Chaotische Sternentstehung

„Als Auslöser solcher Ereignisse kommt Fragmentation infrage, also durch die Schwerkraft ausgelöste Instabilitäten in den massereichen Gasscheiben um junge Sterne“, schreiben Hauyu Baobab Liu von der Academia Sinica in Taiwan und seine Kollegen. Sterne entstehen, wenn sich große, kühle Gaswolken im Weltall durch ihre Anziehungskraft zusammenziehen. Zunächst bildet sich ein Protostern, auf den von außen weiter Materie zuströmt. Diese Materie formt eine rotierende Scheibe um den entstehenden Stern, in der das Gas langsam nach innen wandert. Bislang dachten die Astronomen, dass dieser Vorgang gleichmäßig verläuft.

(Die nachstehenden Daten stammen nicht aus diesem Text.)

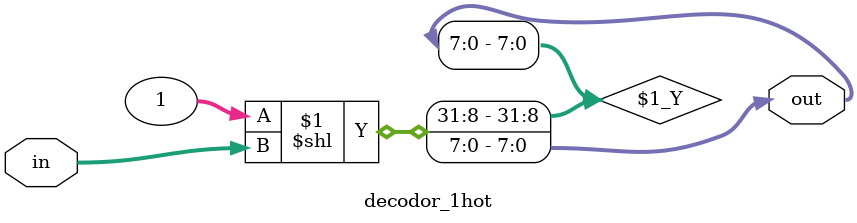
<source format=sv>
module decodor_1hot
	(
		input logic [2:0] in,
		output logic [7:0] out 
	);

assign out = 1 << in; 

endmodule
</source>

Liu und seine Kollegen haben eine Reihe solcher entstehender Sterne mit hoher Auflösung im Infrarotbereich beobachtet. Die Aufnahmen zeigen auffällige Strukturen – Verklumpungen und Spiralarme – in den Materiescheiben um junge Sterne mit extremen Helligkeitsausbrüchen. Mithilfe von hydrodynamischen Simulationen und theoretischen Modellen zeigen die Forscher, dass sich die beobachteten Strukturen durch gravitative Instabilitäten in der Entstehungsphase der Materiescheibe bilden können. Die Verdichtungen wandern dann langsam nach innen, fallen schließlich auf den Stern und lösen so Episoden rasanten Wachstums verbunden mit Helligkeitsausbrüchen aus.

Die instabile Phase dauere offenbar mehrere hunderttausend Jahre an, so Liu und seine Kollegen. Nach Ende der Wachstumsphase des Sterns können in der rotierenden Materiescheibe Planeten entstehen. Die Beobachtungen von Liu und seinem Team werfen nun die Frage auf, welchen Einfluss die frühen Instabilitäten in der Scheibe auf den Prozess der Planetenentstehung haben. Eine Antwort darauf können nur weitere Beobachtungen entstehender Planetensystem mit hoher Auflösung liefern.